A group of students last month began occupying the office of Jodi Kelly, dean of the school’s Matteo Ricci College. On Wednesday, the sit-in’s 22nd day, she was placed on administrative leave.
Seattle University’s interim provost has placed Jodi Kelly, dean of the school’s Matteo Ricci College, on administrative leave amid a student protest over the college’s culture and curriculum.
The college’s chaplain and co-founder, John Foster, also was placed on leave.
In an email to the college’s community, Interim Provost Bob Dullea said Kelly will remain on leave pending the outcome of complaints filed in the school’s Office of Institutional Equity and a “broader review of issues” regarding her position. No details were available.
“I have taken this action because I believe, based on information that has come forward over the past several weeks, that successful operations of the college at this time require that she step away from day-to-day management and oversight,” Dullea wrote in the email.
Kelly could not immediately be reached for comment.
Seattle University spokesman Dean Forbes said he had no further details about the reason for placing Foster on leave.

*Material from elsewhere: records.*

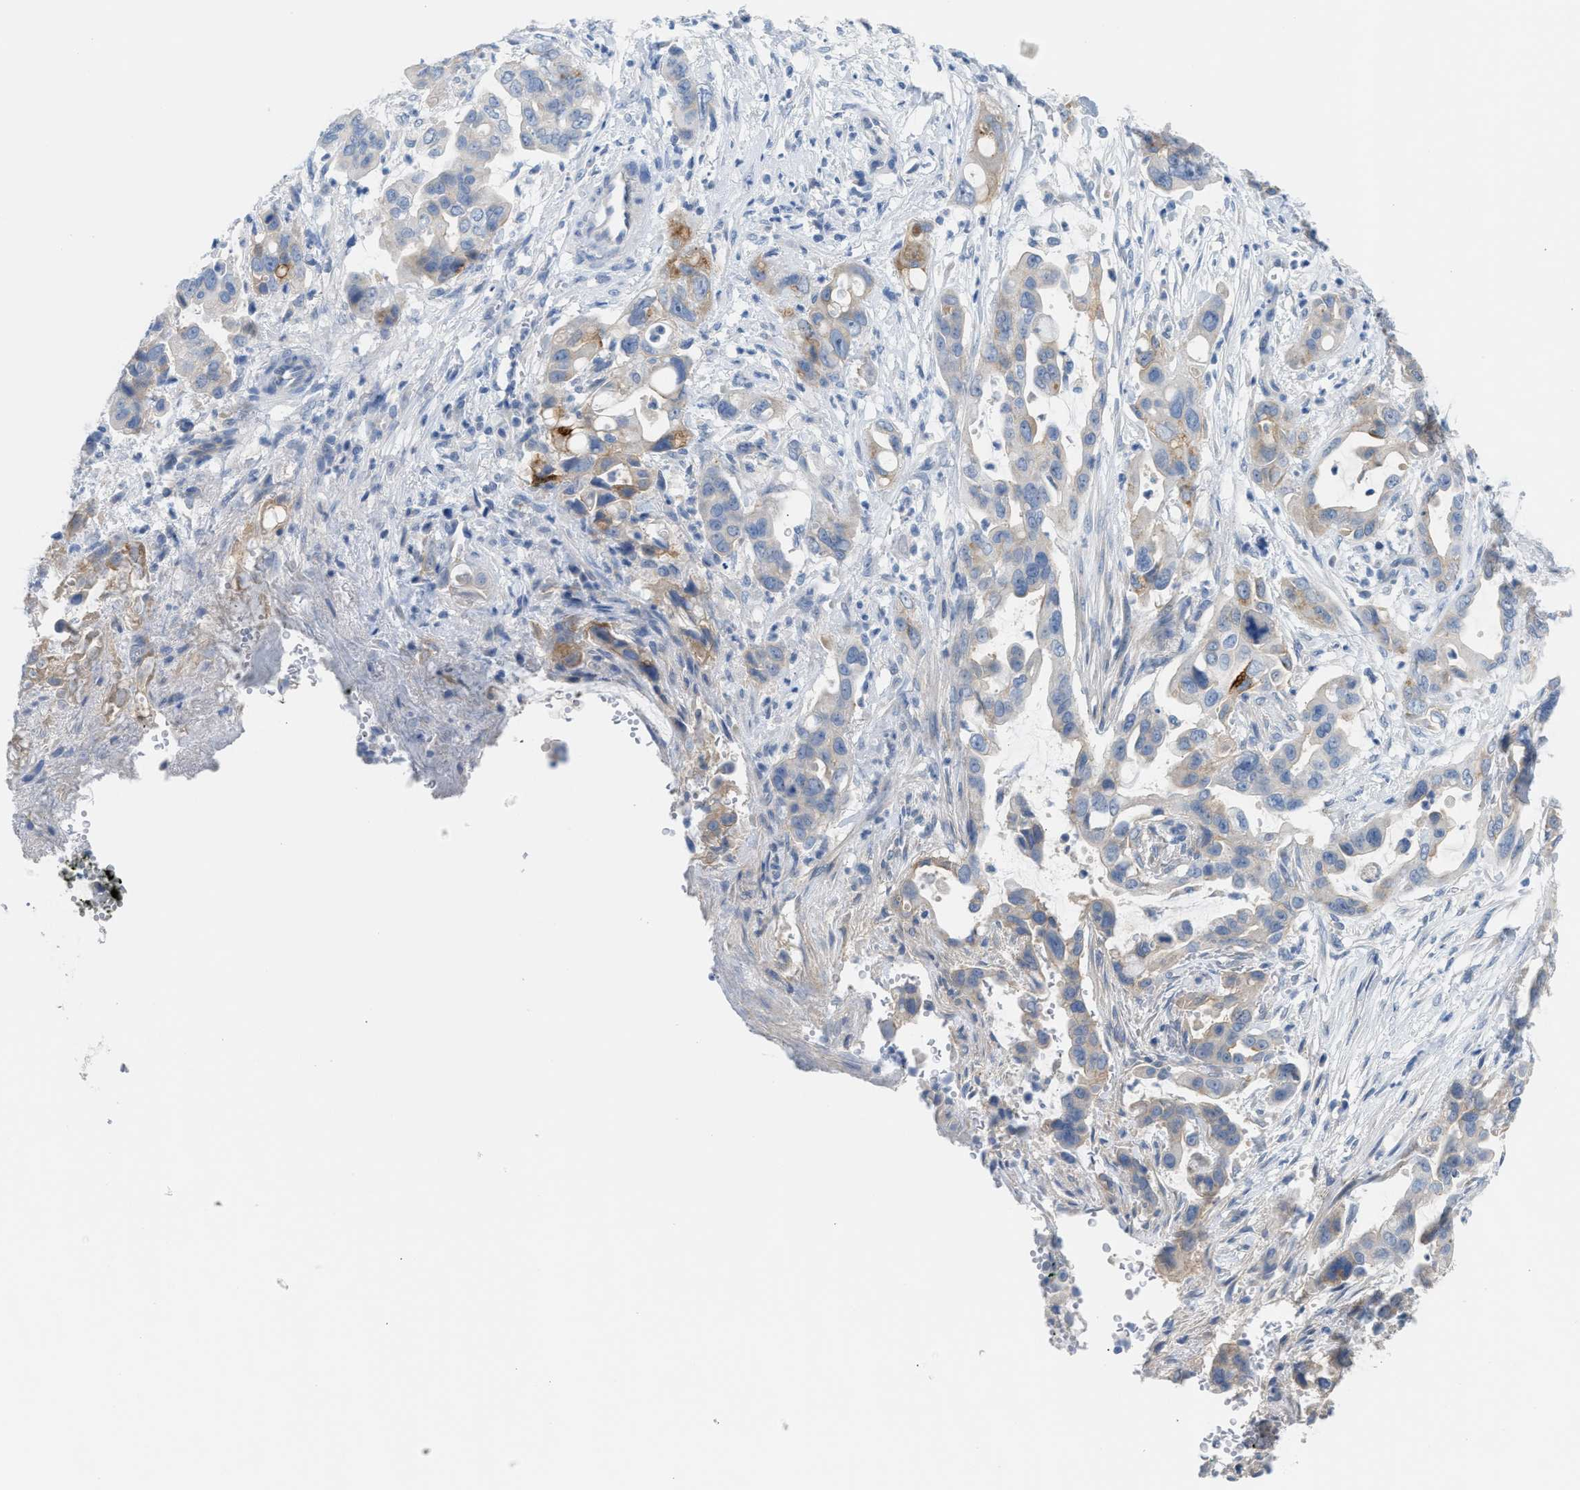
{"staining": {"intensity": "moderate", "quantity": "<25%", "location": "cytoplasmic/membranous"}, "tissue": "pancreatic cancer", "cell_type": "Tumor cells", "image_type": "cancer", "snomed": [{"axis": "morphology", "description": "Adenocarcinoma, NOS"}, {"axis": "topography", "description": "Pancreas"}], "caption": "DAB immunohistochemical staining of pancreatic adenocarcinoma exhibits moderate cytoplasmic/membranous protein expression in about <25% of tumor cells.", "gene": "ERBB2", "patient": {"sex": "female", "age": 70}}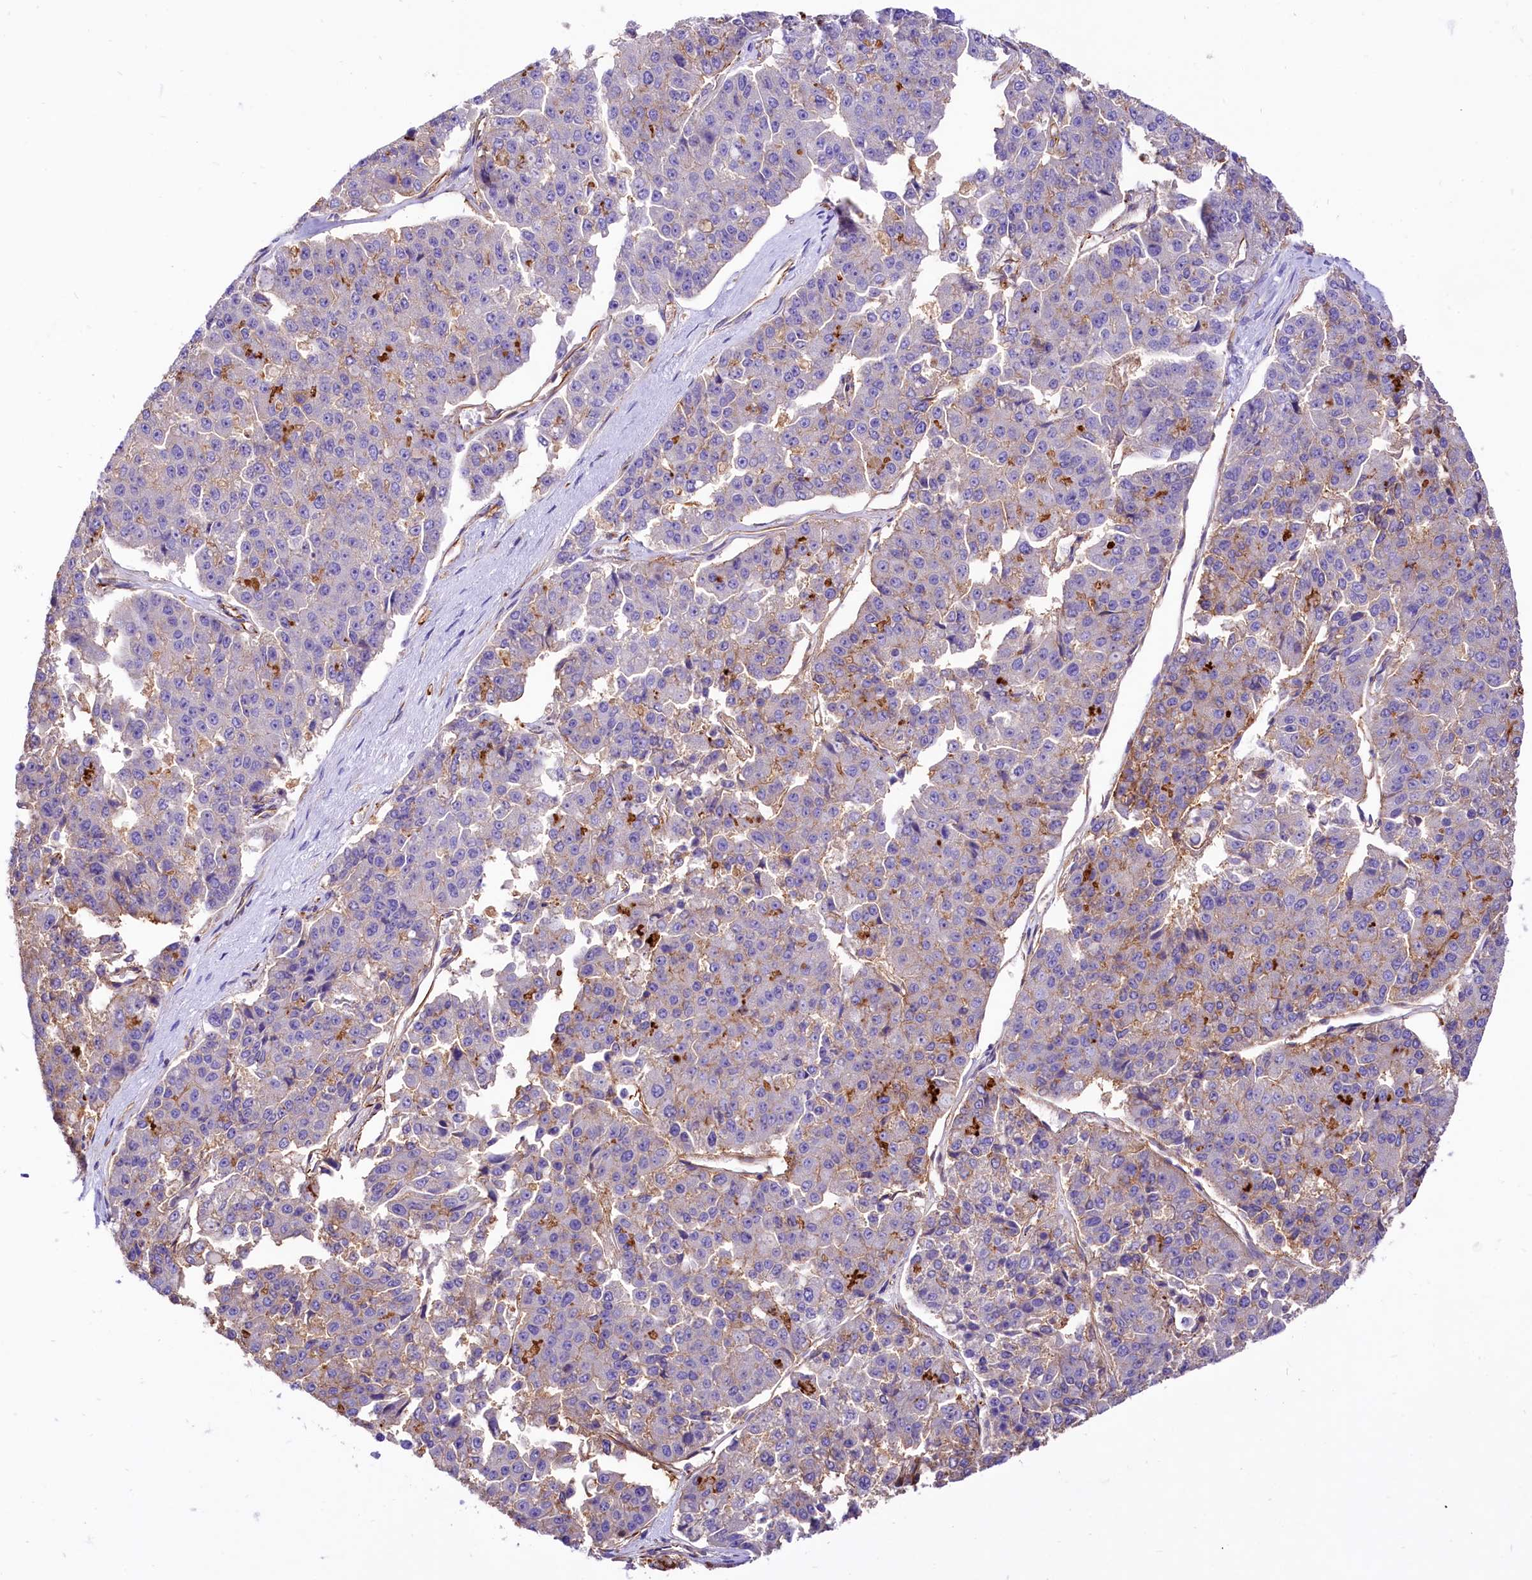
{"staining": {"intensity": "negative", "quantity": "none", "location": "none"}, "tissue": "pancreatic cancer", "cell_type": "Tumor cells", "image_type": "cancer", "snomed": [{"axis": "morphology", "description": "Adenocarcinoma, NOS"}, {"axis": "topography", "description": "Pancreas"}], "caption": "Immunohistochemical staining of human pancreatic adenocarcinoma reveals no significant expression in tumor cells.", "gene": "CD99", "patient": {"sex": "male", "age": 50}}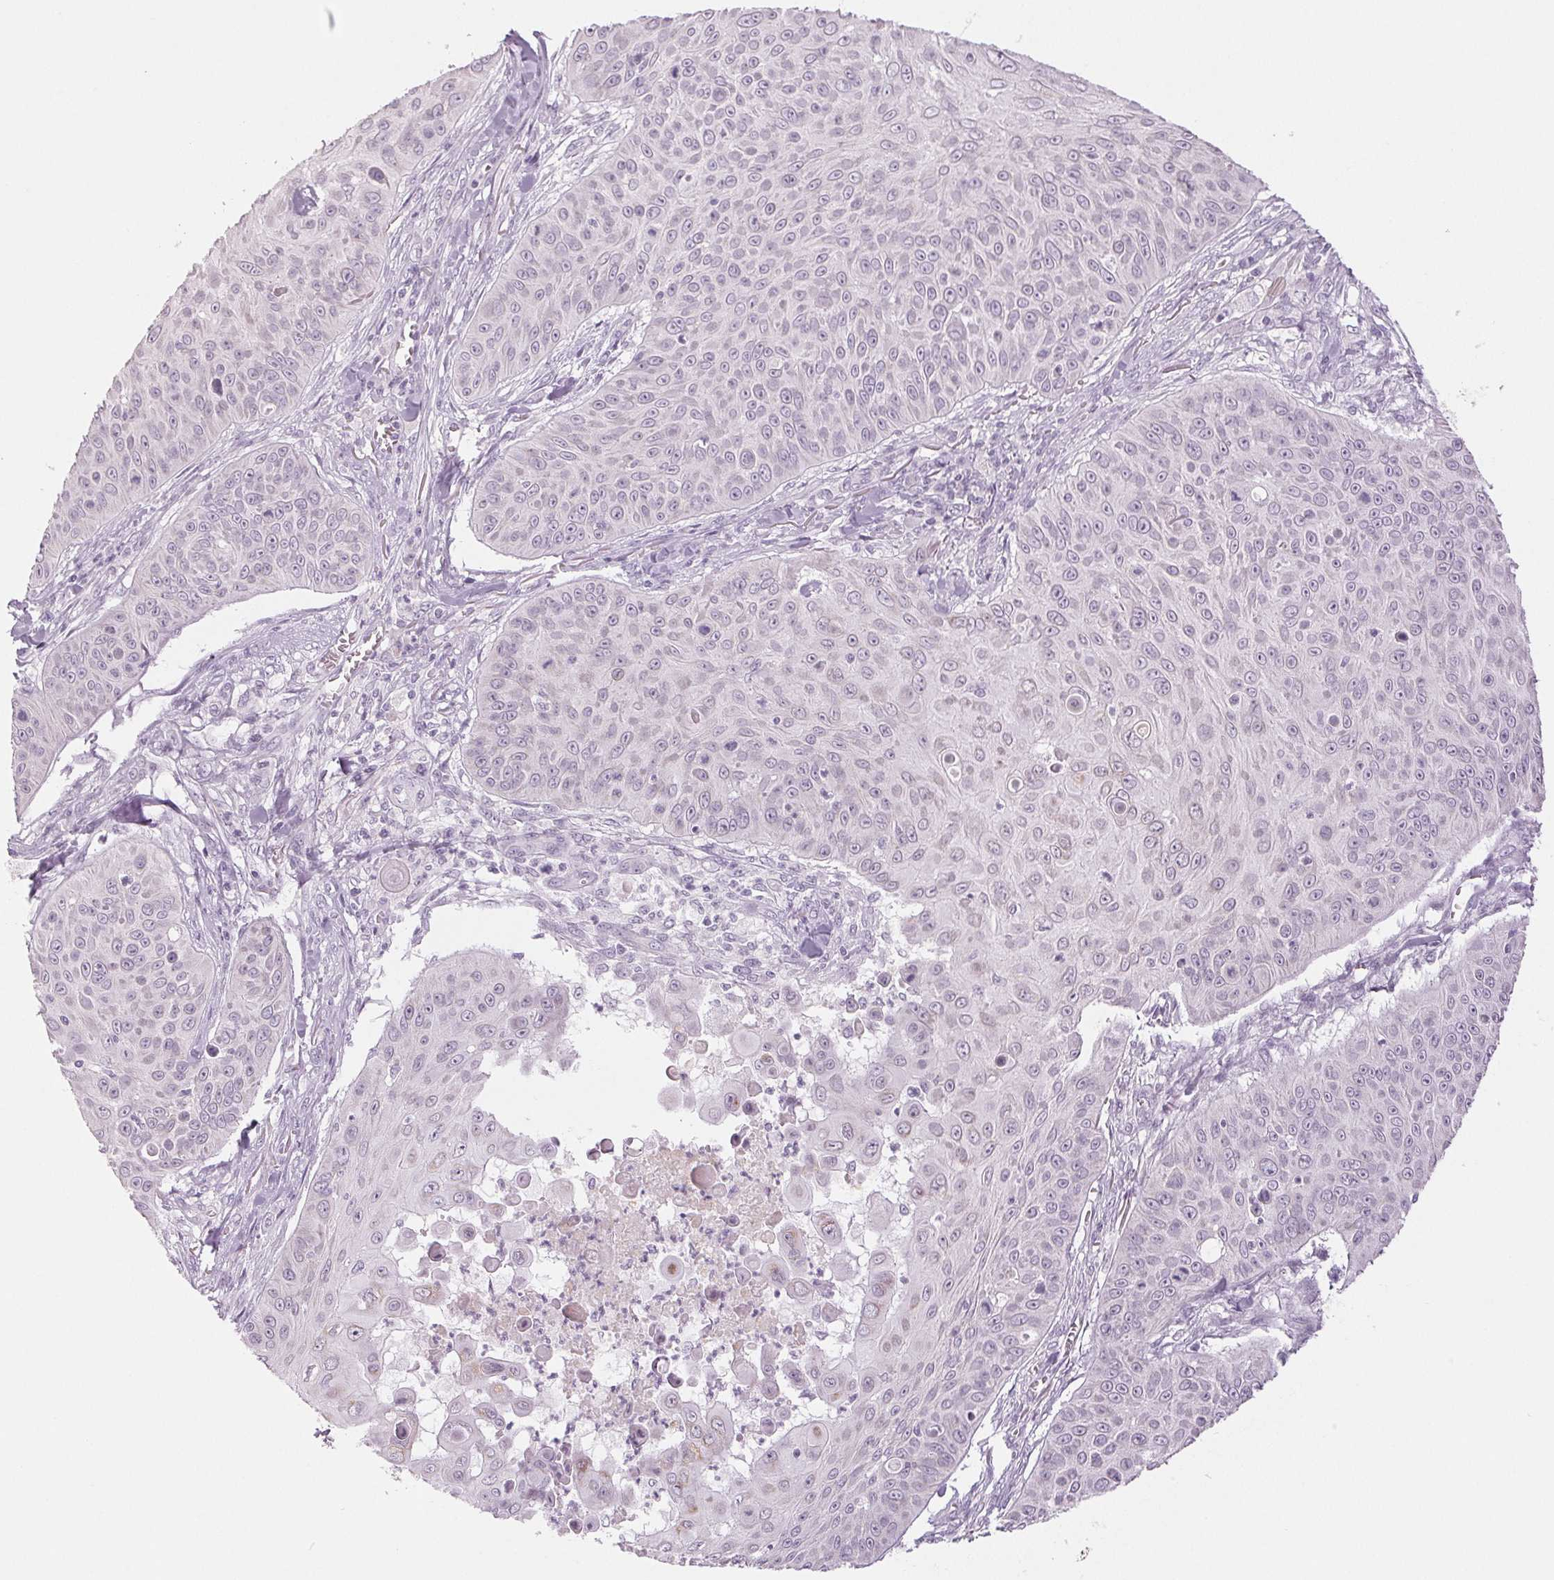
{"staining": {"intensity": "negative", "quantity": "none", "location": "none"}, "tissue": "skin cancer", "cell_type": "Tumor cells", "image_type": "cancer", "snomed": [{"axis": "morphology", "description": "Squamous cell carcinoma, NOS"}, {"axis": "topography", "description": "Skin"}], "caption": "Immunohistochemical staining of human skin cancer (squamous cell carcinoma) demonstrates no significant expression in tumor cells. The staining was performed using DAB to visualize the protein expression in brown, while the nuclei were stained in blue with hematoxylin (Magnification: 20x).", "gene": "EHHADH", "patient": {"sex": "male", "age": 82}}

Earlier this week, student newspaper The Spectator reported that a recording device belonging to Foster was left in the office occupied by students. Students said they were worried their private conversations were secretly being recorded, which would be a violation of state law.
Students last month began occupying a part of Kelly’s office, calling for her resignation and changes to the college’s curriculum, which they say focuses too narrowly on Western ideas and history.
They say the university — which listed undergraduate enrollment as 4,712 in fall 2015 — offers a broad range of classes that address social-justice issues, gender differences, poverty and mass incarceration — but they’re not learning about any of those things in Matteo Ricci, a small, 194-student college that teaches the humanities. Nearly 1,300 people have signed a lengthy petition online in support of the demands.
In a letter to the university’s community, Seattle University President Stephen Sundborg said Wednesday the administration shares the students’ concerns over culture and curriculum and that the university is working to address them. The provost’s office will release specifics on earlier proposals later this week, he said.
The president added that he supports Dullea’s decision to place Kelly on administrative leave. She was appointed to the position in 2012.
An alumnus of the college has been circulating a petition on change.org in defense of her.
On Wednesday morning, the sit-in’s 22nd day, Dullea announced the news of Kelly’s leave to a group of about 10 students protesting at the office, said Shandra Benito, a spokeswoman for the group calling itself the MRC Student Coalition.
“We believe this was a win for our organization efforts,” she said, though she added that group members have further questions for the administration about Kelly’s leave.
Dullea is in the process of appointing an acting dean to take over Kelly’s duties, according to his email.